SDX Energy – Circle Oil

Well, it looks like SDX Energy are going to get some additional acreage in Egypt, and new acreage in Morocco as shown below. It gets my vote for sure :-).

I also noticed Malcy mentioning that SDX Energy would be on this years bucket list – always a good sign – but missed so far by the market – even better for now as I accumulate.

“As this moment in time I would give the benefit of the doubt to SDX, a company that is very much on the short list for the new bucket list.” Malcy

The statement below was likely in response to Broker Man Dan’s comments on a potential placing – which scared the market, but has since recovered – another good sign.


(“SDX” or the “Company”)



London – 11 January, 2017 – SDX notes the recent media speculation concerning a potential acquisition and material equity fundraising.

In line with its stated strategy of seeking value accretive opportunities to expand the asset base in the North Africa region, SDX is pleased to confirm that it has entered into non-binding heads of terms (“HoT”) with Circle Oil plc (“Circle Oil”) for the acquisition of Circle Oil’s Egyptian and Moroccan businesses (the “Acquisition”).  The HoT has a 30 day exclusivity period.

The Acquisition is subject, inter alia, to the completion of due diligence, documentation, compliance with all regulatory requirements and conclusion of an equity fundraising.  There can be no guarantee that the Acquisition or equity fundraising will proceed.

As previously announced, SDX is entering an exciting period for the Company as it moves into the drilling phase of the work programme at South Disouq in early 2017.  In addition, the well workover program at North West Gemsa continues, as does the redevelopment, waterflood program and facility capacity upgrade at Meseda. 


Further announcements will be made in due course as and when appropriate.

Commenting, Paul Welch, CEO, said:

“We have made clear our firm intentions to create shareholder value by growing SDX into a profitable mid-tier E&P company.   Circle’s assets present an attractive opportunity to add material production and reserves at an attractive price.  However, there is no certainty that this deal will be completed.  We remain excited about the near term activities from our existing portfolio, including the near term South Disouq exploration well, and look forward to keeping our shareholders appraised of all developments.”

Egypt – SDX Energy

A very interesting presentation from Paul Welch CEO of SDX energy.

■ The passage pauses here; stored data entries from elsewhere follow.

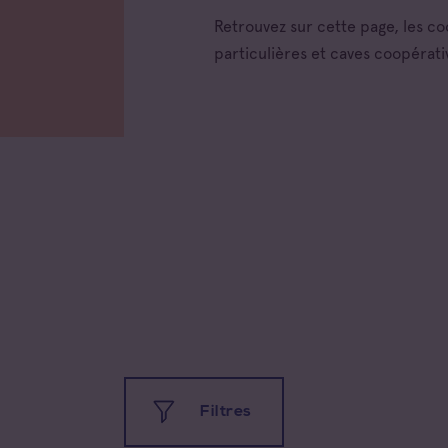
Retrouvez sur cette page, les c
particulières et caves coopérati
Toutes
Filtres
Coteau
Prove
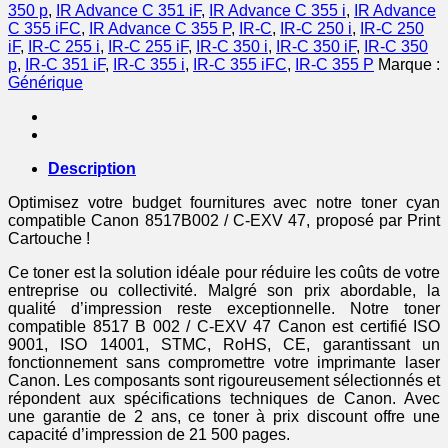
cyan
350 p
,
IR Advance C 351 iF
,
IR Advance C 355 i
,
IR Advance
C 355 iFC
,
IR Advance C 355 P
,
IR-C
,
IR-C 250 i
,
IR-C 250
iF
,
IR-C 255 i
,
IR-C 255 iF
,
IR-C 350 i
,
IR-C 350 iF
,
IR-C 350
p
,
IR-C 351 iF
,
IR-C 355 i
,
IR-C 355 iFC
,
IR-C 355 P
Marque :
Générique
Description
Optimisez votre budget fournitures avec notre toner cyan
compatible Canon 8517B002 / C-EXV 47, proposé par Print
Cartouche !
Ce toner est la solution idéale pour réduire les coûts de votre
entreprise ou collectivité. Malgré son prix abordable, la
qualité d’impression reste exceptionnelle. Notre toner
compatible 8517 B 002 / C-EXV 47 Canon est certifié ISO
9001, ISO 14001, STMC, RoHS, CE, garantissant un
fonctionnement sans compromettre votre imprimante laser
Canon. Les composants sont rigoureusement sélectionnés et
répondent aux spécifications techniques de Canon. Avec
une garantie de 2 ans, ce toner à prix discount offre une
capacité d’impression de 21 500 pages.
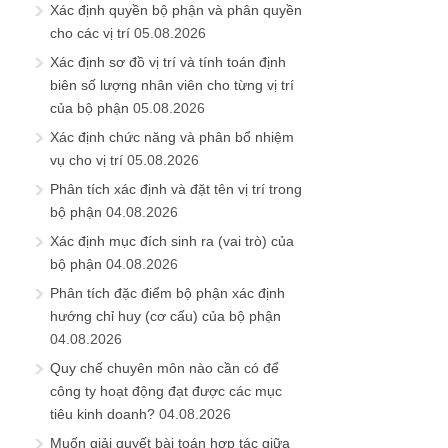
Xác định quyền bộ phận và phân quyền
cho các vị trí
05.08.2026
Xác định sơ đồ vị trí và tính toán định
biên số lượng nhân viên cho từng vị trí
của bộ phận
05.08.2026
Xác định chức năng và phân bổ nhiệm
vụ cho vị trí
05.08.2026
Phân tích xác định và đặt tên vị trí trong
bộ phận
04.08.2026
Xác định mục đích sinh ra (vai trò) của
bộ phận
04.08.2026
Phân tích đặc điểm bộ phận xác định
hướng chỉ huy (cơ cấu) của bộ phận
04.08.2026
Quy chế chuyên môn nào cần có để
công ty hoạt động đạt được các mục
tiêu kinh doanh?
04.08.2026
Muốn giải quyết bài toán hợp tác giữa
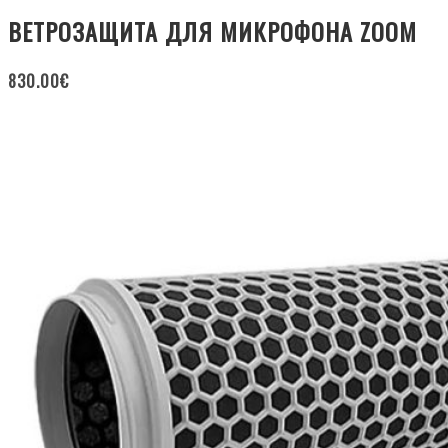
ВЕТРОЗАЩИТА ДЛЯ МИКРОФОНА ZOOM
830.00
€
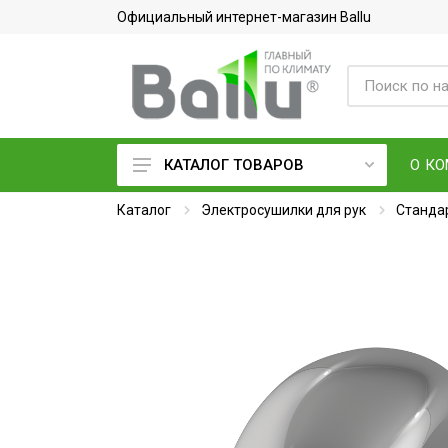
Официальный интернет-магазин Ballu
О К
КАТАЛОГ ТОВАРОВ
Каталог
Кондиционеры воздуха
Электросушилки для рук
Станда
Вентиляция и очистка воздуха
Осушители воздуха
Водонагреватели
Обогреватели
Тепловое оборудование
Электросушилки для рук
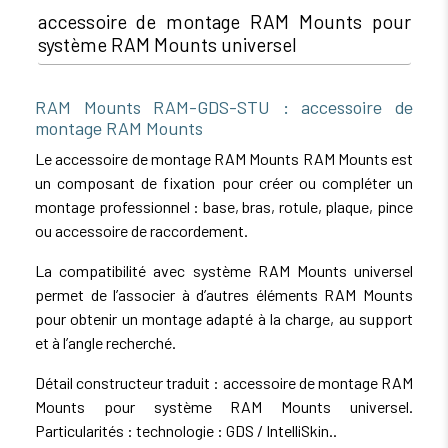
accessoire de montage RAM Mounts pour
système RAM Mounts universel
RAM Mounts RAM-GDS-STU : accessoire de
montage RAM Mounts
Le accessoire de montage RAM Mounts RAM Mounts est
un composant de fixation pour créer ou compléter un
montage professionnel : base, bras, rotule, plaque, pince
ou accessoire de raccordement.
La compatibilité avec système RAM Mounts universel
permet de l’associer à d’autres éléments RAM Mounts
pour obtenir un montage adapté à la charge, au support
et à l’angle recherché.
Détail constructeur traduit : accessoire de montage RAM
Mounts pour système RAM Mounts universel.
Particularités : technologie : GDS / IntelliSkin..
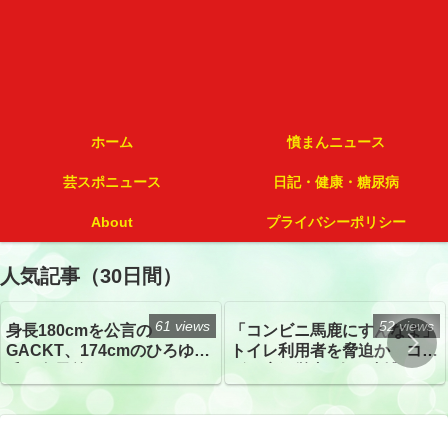
ホーム
憤まんニュース
芸スポニュース
日記・健康・糖尿病
About
プライバシーポリシー
人気記事（30日間）
61 views
52 views
身長180cmを公言の
「コンビニ馬鹿にすんなよ」
GACKT、174cmのひろゆき
トイレ利用者を脅迫か コン
氏と身長差“ほぼなし”でネッ
ビニ店経営者2人を逮捕
トざわつき イベントでの写
真が話題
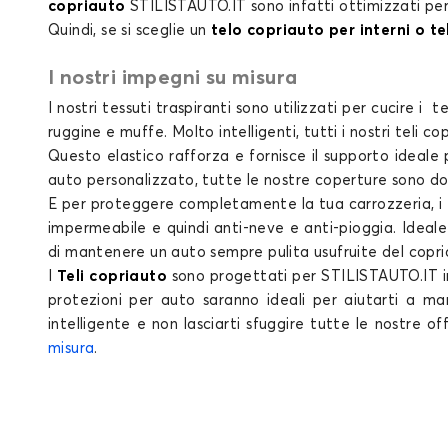
copriauto
STILISTAUTO.IT
sono infatti ottimizzati pe
Quindi, se si sceglie un
telo copriauto per interni o t
I nostri impegni su misura
I nostri tessuti traspiranti sono utilizzati per cucire i
te
ruggine e muffe. Molto intelligenti, tutti i nostri
teli co
Questo elastico rafforza e fornisce il supporto ideale 
auto personalizzato
, tutte le nostre
coperture
sono dot
E per proteggere completamente la tua carrozzeria, i
impermeabile e quindi anti-neve e anti-pioggia. Ideal
di mantenere un auto sempre pulita usufruite del copriau
I
Teli copriauto
sono progettati per STILISTAUTO.IT in 
protezioni per auto
saranno ideali per aiutarti a ma
intelligente e non lasciarti sfuggire tutte le nostre o
misura
.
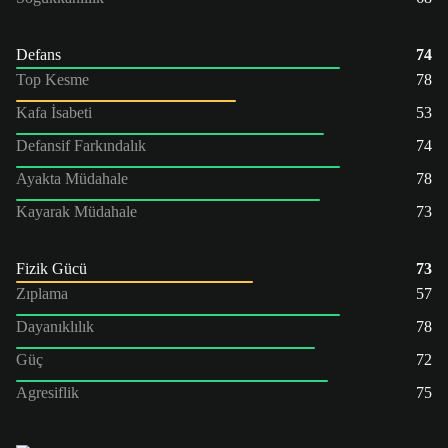
Defans
74
Top Kesme
78
Kafa İsabeti
53
Defansif Farkındalık
74
Ayakta Müdahale
78
Kayarak Müdahale
73
Fizik Gücü
73
Zıplama
57
Dayanıklılık
78
Güç
72
Agresiflik
75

I like the strategy and the solid base from which they plan to expand.


And an interesting opportunity in the acreage:


Egypt – SDX Energy

Remember Paul Welch the ex CEO of Chariot? Also Mark Reid the ex CFO of Chariot? Well SDX was launched on AIM in 2015 and they have a bigger board than Chariot – after Chariot got rid of several world class non-executives leaving Larry, and some guy from Jersey who looks after the interests of the other guy from South Africa :-), and also a Non Exec Chairman from the USA who to the best of my 4 year knowledge has never attended any AGM in person in the UK or Jersey. Prove me wrong if you can.

Looking at the SDX website SDX appear to have a very good strategy in place – high margin generation (cost of $10 bb and aiming for less than $5) which makes it a very interesting company from that perspective. The opportunity to improve their production capacity across all wells also looks interesting.  The ability to generate positive cash flow combined with some interesting free carry exploration plays is very different to the Chariot Elephant hunting  mantra. SDX also has a keen eye on consolidation of smaller oil companies into SDX. I have always liked consolidators! Take a look at the SDX recent presentation.

The SDX PR also looks to be in a higher league than that of Chariot’s which has always been a bone of contention with shareholders. Remember the shareholder communications (rushed) survey that Chariot did? Did it improve PR? Did we ever get any feedback? Just saying …

One thing that does surprise me is the low rate of working capital – especially cash  in the bank – given the ‘free cash flow’.

That aside, I for one am interested in this company. It’s one worth watching and possibly acting upon going through 2017. DYOR.